WHAT IS NEEDED.
Starting at the top line, return each entry word for word.

*** Opening INPUT MATERIAL ***

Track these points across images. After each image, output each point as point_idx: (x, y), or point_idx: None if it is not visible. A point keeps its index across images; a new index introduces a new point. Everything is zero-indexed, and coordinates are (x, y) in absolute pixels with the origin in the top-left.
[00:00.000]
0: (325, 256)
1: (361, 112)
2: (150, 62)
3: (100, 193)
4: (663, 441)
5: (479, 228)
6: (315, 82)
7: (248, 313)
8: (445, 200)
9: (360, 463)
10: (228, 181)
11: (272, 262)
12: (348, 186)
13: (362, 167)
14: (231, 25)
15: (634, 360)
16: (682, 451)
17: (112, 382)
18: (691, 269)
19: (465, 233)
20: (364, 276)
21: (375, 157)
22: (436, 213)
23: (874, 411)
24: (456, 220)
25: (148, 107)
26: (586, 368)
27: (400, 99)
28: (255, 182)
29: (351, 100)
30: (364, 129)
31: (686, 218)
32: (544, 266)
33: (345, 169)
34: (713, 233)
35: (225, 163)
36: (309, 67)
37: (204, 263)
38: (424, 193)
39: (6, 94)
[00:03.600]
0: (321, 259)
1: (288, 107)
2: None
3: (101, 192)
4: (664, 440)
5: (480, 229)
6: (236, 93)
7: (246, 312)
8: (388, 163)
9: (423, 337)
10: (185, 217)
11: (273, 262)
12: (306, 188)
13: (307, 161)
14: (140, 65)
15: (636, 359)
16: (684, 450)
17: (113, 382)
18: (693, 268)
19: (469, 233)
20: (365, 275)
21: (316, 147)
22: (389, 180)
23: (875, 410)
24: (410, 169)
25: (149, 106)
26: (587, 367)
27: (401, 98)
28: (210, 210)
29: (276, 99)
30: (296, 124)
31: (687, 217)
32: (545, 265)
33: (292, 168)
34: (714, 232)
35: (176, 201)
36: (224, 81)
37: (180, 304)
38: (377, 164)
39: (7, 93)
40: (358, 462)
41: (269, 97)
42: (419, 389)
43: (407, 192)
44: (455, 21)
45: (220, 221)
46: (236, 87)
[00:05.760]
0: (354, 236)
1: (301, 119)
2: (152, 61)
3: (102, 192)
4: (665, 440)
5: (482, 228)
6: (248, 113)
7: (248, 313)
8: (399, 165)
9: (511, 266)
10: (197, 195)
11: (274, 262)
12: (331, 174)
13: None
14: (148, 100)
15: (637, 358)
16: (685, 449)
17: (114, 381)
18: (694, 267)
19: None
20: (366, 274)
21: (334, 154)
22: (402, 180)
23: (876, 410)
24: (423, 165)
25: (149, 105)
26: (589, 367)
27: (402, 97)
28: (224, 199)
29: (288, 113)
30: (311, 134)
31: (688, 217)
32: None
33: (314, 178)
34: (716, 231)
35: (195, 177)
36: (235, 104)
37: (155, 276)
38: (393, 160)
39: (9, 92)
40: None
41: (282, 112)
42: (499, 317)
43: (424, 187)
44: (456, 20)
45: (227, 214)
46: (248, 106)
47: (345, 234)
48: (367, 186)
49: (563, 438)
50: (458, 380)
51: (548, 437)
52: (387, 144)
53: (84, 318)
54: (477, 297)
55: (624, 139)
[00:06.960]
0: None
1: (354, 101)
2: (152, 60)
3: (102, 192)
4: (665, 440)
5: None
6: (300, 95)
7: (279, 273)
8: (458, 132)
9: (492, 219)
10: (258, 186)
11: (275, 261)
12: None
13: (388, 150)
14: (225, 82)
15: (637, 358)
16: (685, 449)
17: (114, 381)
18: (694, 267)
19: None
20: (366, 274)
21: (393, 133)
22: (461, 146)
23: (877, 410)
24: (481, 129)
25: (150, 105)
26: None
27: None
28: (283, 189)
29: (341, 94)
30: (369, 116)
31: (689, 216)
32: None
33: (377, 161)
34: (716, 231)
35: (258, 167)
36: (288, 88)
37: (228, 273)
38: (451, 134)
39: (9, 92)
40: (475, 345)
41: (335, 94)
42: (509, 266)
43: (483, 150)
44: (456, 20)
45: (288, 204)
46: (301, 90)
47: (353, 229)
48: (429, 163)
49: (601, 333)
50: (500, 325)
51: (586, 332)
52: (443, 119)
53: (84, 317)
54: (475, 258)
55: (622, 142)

*** Closing INPUT MATERIAL ***

SOLVED EXERCISE.
Track these points across images. After each image, output each point as point_idx: (x, y), or point_idx: None if it is not visible. A point keeps its index across images; a new index introduces a new point. Everything is zero-indexed, and coordinates are (x, y) in absolute pixels with the origin in the top-left.
[00:00.000]
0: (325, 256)
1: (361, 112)
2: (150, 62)
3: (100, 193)
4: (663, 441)
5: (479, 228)
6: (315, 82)
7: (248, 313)
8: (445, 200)
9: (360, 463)
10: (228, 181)
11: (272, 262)
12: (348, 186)
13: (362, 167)
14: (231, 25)
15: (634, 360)
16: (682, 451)
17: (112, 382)
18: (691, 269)
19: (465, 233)
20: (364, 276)
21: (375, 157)
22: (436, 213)
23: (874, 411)
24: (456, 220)
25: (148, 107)
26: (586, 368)
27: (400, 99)
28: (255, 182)
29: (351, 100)
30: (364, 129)
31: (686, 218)
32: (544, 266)
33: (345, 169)
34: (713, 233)
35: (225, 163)
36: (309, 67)
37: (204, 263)
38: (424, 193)
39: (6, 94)
[00:03.600]
0: (321, 259)
1: (288, 107)
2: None
3: (101, 192)
4: (664, 440)
5: (480, 229)
6: (236, 93)
7: (246, 312)
8: (388, 163)
9: (423, 337)
10: (185, 217)
11: (273, 262)
12: (306, 188)
13: (307, 161)
14: (140, 65)
15: (636, 359)
16: (684, 450)
17: (113, 382)
18: (693, 268)
19: (469, 233)
20: (365, 275)
21: (316, 147)
22: (389, 180)
23: (875, 410)
24: (410, 169)
25: (149, 106)
26: (587, 367)
27: (401, 98)
28: (210, 210)
29: (276, 99)
30: (296, 124)
31: (687, 217)
32: (545, 265)
33: (292, 168)
34: (714, 232)
35: (176, 201)
36: (224, 81)
37: (180, 304)
38: (377, 164)
39: (7, 93)
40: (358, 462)
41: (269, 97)
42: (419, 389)
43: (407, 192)
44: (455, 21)
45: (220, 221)
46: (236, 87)
[00:05.760]
0: (354, 236)
1: (301, 119)
2: (152, 61)
3: (102, 192)
4: (665, 440)
5: (482, 228)
6: (248, 113)
7: (248, 313)
8: (399, 165)
9: (511, 266)
10: (197, 195)
11: (274, 262)
12: (331, 174)
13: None
14: (148, 100)
15: (637, 358)
16: (685, 449)
17: (114, 381)
18: (694, 267)
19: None
20: (366, 274)
21: (334, 154)
22: (402, 180)
23: (876, 410)
24: (423, 165)
25: (149, 105)
26: (589, 367)
27: (402, 97)
28: (224, 199)
29: (288, 113)
30: (311, 134)
31: (688, 217)
32: None
33: (314, 178)
34: (716, 231)
35: (195, 177)
36: (235, 104)
37: (155, 276)
38: (393, 160)
39: (9, 92)
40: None
41: (282, 112)
42: (499, 317)
43: (424, 187)
44: (456, 20)
45: (227, 214)
46: (248, 106)
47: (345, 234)
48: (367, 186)
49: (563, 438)
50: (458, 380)
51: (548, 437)
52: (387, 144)
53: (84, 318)
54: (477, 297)
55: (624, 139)
[00:06.960]
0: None
1: (354, 101)
2: (152, 60)
3: (102, 192)
4: (665, 440)
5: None
6: (300, 95)
7: (279, 273)
8: (458, 132)
9: (492, 219)
10: (258, 186)
11: (275, 261)
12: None
13: (388, 150)
14: (225, 82)
15: (637, 358)
16: (685, 449)
17: (114, 381)
18: (694, 267)
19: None
20: (366, 274)
21: (393, 133)
22: (461, 146)
23: (877, 410)
24: (481, 129)
25: (150, 105)
26: None
27: None
28: (283, 189)
29: (341, 94)
30: (369, 116)
31: (689, 216)
32: None
33: (377, 161)
34: (716, 231)
35: (258, 167)
36: (288, 88)
37: (228, 273)
38: (451, 134)
39: (9, 92)
40: (475, 345)
41: (335, 94)
42: (509, 266)
43: (483, 150)
44: (456, 20)
45: (288, 204)
46: (301, 90)
47: (353, 229)
48: (429, 163)
49: (601, 333)
50: (500, 325)
51: (586, 332)
52: (443, 119)
53: (84, 317)
54: (475, 258)
55: (622, 142)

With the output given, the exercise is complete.